Constructed in the mid to later 19th century, this Wat has two styles of buildings. There is a viharn and ubosot built in the Lanna style and then there is a brick viharn and chedi built using Burmese style, plus there is a Ho Trai.
The Lanna style viharn is the main viharn, with its imposing multi-tiered roof, was built in 1865. The ends of the bargeboards have Naga serpents. At the roofs top are chofah, a decorative thin bird, or Garuda. At the stairs to the viharn entrance are 2 white Chinthe guarding the hall. Lanna style wooden panels on the front gable are adorned with detailed carvings of deities and flower motifs in gold on a red background. Large gold lacquered red columns support the roof and to the back of the viharn on a pedestal is the main Buddha image seated in the subduing Mara posture which is surrounded by several smaller Buddha images.

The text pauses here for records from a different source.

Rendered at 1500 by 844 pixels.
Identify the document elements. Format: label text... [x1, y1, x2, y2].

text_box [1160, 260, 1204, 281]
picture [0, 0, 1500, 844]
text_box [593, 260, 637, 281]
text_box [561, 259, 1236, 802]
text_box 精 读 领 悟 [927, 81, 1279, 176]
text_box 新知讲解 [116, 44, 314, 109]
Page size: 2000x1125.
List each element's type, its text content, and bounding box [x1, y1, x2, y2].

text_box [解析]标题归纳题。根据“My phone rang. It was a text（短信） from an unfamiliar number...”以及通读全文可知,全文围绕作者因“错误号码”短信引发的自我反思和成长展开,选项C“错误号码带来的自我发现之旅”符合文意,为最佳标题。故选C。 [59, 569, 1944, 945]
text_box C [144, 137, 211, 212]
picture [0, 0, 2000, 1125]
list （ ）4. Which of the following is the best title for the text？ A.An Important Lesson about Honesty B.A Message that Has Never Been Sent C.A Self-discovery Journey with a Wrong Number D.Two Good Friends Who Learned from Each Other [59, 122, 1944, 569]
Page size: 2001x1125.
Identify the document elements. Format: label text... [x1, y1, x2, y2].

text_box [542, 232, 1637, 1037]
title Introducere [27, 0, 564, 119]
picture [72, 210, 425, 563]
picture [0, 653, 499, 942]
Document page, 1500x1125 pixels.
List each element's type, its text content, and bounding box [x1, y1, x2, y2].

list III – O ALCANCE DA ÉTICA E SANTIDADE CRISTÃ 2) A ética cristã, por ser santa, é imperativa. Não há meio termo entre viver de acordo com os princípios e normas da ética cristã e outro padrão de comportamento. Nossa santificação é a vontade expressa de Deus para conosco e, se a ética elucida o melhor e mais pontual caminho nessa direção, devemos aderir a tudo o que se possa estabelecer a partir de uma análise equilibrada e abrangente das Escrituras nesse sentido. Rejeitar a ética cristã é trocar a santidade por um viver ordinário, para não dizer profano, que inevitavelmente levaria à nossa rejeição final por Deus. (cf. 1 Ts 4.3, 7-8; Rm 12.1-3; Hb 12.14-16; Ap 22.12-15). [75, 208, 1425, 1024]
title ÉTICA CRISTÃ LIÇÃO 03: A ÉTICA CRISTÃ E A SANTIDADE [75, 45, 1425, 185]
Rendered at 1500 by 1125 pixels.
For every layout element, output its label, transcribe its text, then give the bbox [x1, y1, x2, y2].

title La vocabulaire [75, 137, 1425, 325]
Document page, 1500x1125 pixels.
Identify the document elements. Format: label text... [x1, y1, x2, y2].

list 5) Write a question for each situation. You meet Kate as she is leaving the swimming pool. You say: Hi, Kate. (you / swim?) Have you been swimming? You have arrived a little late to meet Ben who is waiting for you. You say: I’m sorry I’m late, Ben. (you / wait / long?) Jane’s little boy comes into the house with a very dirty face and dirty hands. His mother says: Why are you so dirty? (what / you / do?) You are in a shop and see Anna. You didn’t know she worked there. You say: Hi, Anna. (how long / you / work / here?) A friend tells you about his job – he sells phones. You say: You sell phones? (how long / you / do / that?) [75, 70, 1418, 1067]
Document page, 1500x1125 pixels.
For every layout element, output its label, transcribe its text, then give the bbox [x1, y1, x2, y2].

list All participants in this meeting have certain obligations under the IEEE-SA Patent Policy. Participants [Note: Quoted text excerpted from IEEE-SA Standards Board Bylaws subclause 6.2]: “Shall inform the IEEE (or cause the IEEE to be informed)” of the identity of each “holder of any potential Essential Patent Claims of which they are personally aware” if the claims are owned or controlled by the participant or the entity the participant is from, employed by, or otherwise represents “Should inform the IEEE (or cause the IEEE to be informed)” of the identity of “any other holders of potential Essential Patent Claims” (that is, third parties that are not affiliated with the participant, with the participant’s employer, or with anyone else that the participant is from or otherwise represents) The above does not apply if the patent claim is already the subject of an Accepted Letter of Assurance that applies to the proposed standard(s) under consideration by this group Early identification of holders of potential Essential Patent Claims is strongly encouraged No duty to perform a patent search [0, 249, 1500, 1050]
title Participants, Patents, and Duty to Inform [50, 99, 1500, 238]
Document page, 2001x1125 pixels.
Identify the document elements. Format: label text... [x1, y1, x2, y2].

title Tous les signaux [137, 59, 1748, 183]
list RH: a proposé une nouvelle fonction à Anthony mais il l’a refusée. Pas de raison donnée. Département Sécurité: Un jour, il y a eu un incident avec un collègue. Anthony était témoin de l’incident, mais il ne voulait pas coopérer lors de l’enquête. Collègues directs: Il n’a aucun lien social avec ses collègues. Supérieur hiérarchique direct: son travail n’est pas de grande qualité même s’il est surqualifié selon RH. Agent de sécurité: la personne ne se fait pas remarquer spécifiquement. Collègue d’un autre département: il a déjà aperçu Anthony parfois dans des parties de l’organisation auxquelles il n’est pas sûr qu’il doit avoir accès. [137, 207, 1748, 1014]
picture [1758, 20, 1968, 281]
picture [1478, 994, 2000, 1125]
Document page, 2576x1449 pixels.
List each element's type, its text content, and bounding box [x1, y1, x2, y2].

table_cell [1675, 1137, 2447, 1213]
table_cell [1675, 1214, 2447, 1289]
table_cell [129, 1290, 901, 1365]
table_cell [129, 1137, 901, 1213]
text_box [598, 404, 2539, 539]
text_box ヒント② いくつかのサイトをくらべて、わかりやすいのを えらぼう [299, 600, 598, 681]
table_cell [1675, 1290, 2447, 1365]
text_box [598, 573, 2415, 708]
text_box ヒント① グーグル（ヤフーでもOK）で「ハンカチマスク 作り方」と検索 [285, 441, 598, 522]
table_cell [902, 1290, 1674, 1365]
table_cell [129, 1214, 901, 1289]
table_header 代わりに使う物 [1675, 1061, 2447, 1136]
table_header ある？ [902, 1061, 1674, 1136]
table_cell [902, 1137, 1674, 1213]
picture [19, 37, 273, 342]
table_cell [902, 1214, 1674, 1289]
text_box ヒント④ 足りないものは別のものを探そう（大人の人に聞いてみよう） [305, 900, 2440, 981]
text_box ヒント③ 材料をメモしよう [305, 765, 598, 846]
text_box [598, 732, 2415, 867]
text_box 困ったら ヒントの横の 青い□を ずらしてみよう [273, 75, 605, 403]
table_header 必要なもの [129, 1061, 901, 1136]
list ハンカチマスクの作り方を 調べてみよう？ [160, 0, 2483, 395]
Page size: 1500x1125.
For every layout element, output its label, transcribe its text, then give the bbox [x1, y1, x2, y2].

The Lanna style ubosot is next to the viharn. There is an access gate adorned with detailed stuccoed decorations of mythical beings and Lanna flower motifs.
It is fitted with a 2 tiered roof, Nagas adorn the ends of the carved white bargeboards, and the gable is carved with golden flower motifs while the door contains golden flower motifs on a red background.
The Burmese style viharn is a brick building constructed at the end of the 19th century and houses a large seated Burmese style Buddha image.
Behind the Lanna style viharn is an attractive Burmese chedi ornamented with detailed stucco work. This chedi is enclosed by a low wall with large guardian Chinthe in its corners. At the center of each side there is a niche with a standing Buddha image flanked by celestial beings. The top of the viharn has spiral and very ornate Pathein Htee (Burmese style umbrella).
The Ho Trai is a teak building with a multi-tiered roof. Originally the scripture hall, it has been turned into a residence.
To get to Wat Mahawan, from The Phae Gate of the old walled town center, go east for 300 meters. It is opposite Wat Cheatawan.